Traceback (most recent call last):
  File "/home/jpbreuer/Scripts/bxa_test.py", line 128, in <module>
    results = solver.run(resume=True)
  File "/usr/local/lib/python3.9/dist-packages/bxa/xspec/solver.py", line 188, in run
    self.results = solve(
  File "/usr/local/lib/python3.9/dist-packages/ultranest/solvecompat.py", line 55, in pymultinest_solve_compat
    sampler = ReactiveNestedSampler(
  File "/usr/local/lib/python3.9/dist-packages/ultranest/integrator.py", line 1077, in __init__
    self.pointstore = HDF5PointStore(storage_filename, storage_num_cols, mode='a' if resume else 'w')
  File "/usr/local/lib/python3.9/dist-packages/ultranest/store.py", line 187, in __init__
    self.fileobj = h5py.File(filepath, **h5_file_args)
  File "/usr/lib/python3/dist-packages/h5py/_debian_h5py_serial/_hl/files.py", line 387, in __init__
    fid = make_fid(name, mode, userblock_size,
  File "/usr/lib/python3/dist-packages/h5py/_debian_h5py_serial/_hl/files.py", line 187, in make_fid
    fid = h5f.create(name, h5f.ACC_EXCL, fapl=fapl, fcpl=fcpl)
  File "h5py/_debian_h5py_serial/_objects.pyx", line 54, in h5py._debian_h5py_serial._objects.with_phil.wrapper
  File "h5py/_debian_h5py_serial/_objects.pyx", line 55, in h5py._debian_h5py_serial._objects.with_phil.wrapper
  File "h5py/_debian_h5py_serial/h5f.pyx", line 108, in h5py._debian_h5py_serial.h5f.create
OSError: Unable to create file (unable to open file: name = 'bxatest/results/points.hdf5', errno = 17, error message = 'File exists', flags = 15, o_flags = c2)
Traceback (most recent call last):
  File "/usr/lib/python3/dist-packages/h5py/_debian_h5py_serial/_hl/files.py", line 185, in make_fid
    fid = h5f.open(name, h5f.ACC_RDWR, fapl=fapl)
  File "h5py/_debian_h5py_serial/_objects.pyx", line 54, in h5py._debian_h5py_serial._objects.with_phil.wrapper
  File "h5py/_debian_h5py_serial/_objects.pyx", line 55, in h5py._debian_h5py_serial._objects.with_phil.wrapper
  File "h5py/_debian_h5py_serial/h5f.pyx", line 88, in h5py._debian_h5py_serial.h5f.open
OSError: Unable to open file (truncated file: eof = 96, sblock->base_addr = 0, stored_eof = 2048)
JohannesBuchner commented 2 years ago

Double-check that you can import mpi4py in your python/sherpa script.

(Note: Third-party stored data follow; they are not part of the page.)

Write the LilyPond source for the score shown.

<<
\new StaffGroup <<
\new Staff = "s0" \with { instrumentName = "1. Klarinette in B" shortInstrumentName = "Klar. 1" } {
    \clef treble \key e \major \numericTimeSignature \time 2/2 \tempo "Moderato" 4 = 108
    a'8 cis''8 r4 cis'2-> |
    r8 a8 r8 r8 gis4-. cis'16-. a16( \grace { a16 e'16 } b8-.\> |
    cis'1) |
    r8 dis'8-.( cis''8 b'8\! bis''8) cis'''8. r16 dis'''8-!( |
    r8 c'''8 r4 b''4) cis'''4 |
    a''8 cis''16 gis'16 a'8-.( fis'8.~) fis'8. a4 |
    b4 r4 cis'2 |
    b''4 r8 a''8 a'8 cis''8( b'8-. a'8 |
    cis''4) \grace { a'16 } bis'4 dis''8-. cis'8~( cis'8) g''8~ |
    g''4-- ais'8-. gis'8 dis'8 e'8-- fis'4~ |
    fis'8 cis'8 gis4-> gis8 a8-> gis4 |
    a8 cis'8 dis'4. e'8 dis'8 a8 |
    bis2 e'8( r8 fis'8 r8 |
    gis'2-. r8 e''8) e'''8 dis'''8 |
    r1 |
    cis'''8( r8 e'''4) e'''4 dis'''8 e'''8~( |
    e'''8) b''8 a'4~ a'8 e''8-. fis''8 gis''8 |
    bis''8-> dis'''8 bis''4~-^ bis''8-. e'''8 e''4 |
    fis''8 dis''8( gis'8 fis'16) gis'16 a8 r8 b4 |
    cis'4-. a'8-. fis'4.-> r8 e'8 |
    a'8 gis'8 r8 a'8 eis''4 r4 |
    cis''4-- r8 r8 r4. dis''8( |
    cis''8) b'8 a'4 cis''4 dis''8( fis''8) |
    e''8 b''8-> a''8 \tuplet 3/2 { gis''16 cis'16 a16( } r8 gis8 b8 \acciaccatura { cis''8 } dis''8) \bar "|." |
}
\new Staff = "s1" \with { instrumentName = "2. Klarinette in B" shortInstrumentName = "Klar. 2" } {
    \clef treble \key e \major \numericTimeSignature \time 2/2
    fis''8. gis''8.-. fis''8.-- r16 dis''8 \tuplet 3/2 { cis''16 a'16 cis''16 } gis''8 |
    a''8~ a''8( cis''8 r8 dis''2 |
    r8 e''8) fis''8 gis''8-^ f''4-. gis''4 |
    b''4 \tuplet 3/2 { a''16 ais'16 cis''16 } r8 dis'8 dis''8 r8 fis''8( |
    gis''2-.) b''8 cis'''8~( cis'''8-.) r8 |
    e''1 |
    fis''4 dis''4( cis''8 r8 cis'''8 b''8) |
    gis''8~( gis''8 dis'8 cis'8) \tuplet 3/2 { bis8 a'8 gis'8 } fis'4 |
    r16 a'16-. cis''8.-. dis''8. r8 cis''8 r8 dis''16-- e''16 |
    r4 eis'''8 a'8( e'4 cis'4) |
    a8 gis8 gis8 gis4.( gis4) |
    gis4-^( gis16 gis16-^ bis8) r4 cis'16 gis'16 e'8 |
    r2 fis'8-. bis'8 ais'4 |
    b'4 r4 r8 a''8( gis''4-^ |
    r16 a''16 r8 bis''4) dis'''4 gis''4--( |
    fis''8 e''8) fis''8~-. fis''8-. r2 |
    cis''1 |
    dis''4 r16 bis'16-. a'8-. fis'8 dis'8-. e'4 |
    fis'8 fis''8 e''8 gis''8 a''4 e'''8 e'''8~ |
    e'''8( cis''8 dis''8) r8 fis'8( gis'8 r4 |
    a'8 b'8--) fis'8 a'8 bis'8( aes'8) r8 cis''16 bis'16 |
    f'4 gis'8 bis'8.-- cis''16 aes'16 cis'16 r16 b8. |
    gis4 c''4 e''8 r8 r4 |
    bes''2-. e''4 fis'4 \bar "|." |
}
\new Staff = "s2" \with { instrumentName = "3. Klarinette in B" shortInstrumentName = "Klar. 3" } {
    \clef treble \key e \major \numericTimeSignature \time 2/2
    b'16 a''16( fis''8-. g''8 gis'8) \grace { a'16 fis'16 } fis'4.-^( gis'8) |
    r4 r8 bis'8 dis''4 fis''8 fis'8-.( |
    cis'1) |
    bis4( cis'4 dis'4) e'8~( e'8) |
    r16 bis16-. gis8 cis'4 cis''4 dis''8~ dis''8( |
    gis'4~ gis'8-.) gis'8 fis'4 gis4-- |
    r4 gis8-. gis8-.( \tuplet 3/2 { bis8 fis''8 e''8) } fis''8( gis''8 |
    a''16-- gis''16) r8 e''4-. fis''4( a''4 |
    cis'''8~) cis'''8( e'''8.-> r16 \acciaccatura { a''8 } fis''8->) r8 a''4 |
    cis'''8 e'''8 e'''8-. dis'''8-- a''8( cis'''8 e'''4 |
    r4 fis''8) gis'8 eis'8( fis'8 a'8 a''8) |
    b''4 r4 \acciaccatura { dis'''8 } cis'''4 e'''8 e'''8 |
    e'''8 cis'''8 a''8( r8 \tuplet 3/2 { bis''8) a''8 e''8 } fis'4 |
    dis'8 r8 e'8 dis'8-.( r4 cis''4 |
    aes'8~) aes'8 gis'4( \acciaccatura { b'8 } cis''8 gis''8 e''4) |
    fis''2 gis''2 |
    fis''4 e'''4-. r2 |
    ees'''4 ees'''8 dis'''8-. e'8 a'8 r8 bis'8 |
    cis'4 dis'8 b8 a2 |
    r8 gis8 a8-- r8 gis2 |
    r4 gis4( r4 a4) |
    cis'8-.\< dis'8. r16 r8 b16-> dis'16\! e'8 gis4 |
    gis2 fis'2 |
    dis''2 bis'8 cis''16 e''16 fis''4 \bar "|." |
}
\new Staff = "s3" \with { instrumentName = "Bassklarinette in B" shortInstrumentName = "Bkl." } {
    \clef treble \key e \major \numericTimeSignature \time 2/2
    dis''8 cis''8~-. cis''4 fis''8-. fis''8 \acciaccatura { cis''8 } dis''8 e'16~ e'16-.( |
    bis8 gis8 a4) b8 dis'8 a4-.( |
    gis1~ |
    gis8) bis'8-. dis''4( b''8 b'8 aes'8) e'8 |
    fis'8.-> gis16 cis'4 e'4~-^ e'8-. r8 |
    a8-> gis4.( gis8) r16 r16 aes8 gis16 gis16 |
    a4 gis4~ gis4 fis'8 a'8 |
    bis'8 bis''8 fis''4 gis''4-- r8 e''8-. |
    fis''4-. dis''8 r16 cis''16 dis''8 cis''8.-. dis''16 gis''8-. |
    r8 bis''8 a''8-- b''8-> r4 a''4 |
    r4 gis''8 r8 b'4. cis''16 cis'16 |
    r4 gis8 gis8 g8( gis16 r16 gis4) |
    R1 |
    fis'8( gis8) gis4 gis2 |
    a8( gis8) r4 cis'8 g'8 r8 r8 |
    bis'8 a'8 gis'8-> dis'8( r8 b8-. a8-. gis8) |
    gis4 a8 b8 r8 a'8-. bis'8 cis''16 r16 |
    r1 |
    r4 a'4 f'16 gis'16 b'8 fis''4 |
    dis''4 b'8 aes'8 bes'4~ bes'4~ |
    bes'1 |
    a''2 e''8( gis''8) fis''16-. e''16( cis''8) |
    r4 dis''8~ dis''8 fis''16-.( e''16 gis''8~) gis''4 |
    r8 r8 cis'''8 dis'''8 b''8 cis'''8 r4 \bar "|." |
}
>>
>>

https://johannesbuchner.github.io/UltraNest/debugging.html#Parallelisation-issues

JohannesBuchner commented 2 years ago

and delete bxatest/results/points.hdf5

JohannesBuchner commented 6 months ago

I came across this error today after installing mpi4py from pypi/pip, and it went away by installing from apt (python3-mpi4py). Please reopen if you still have the issue.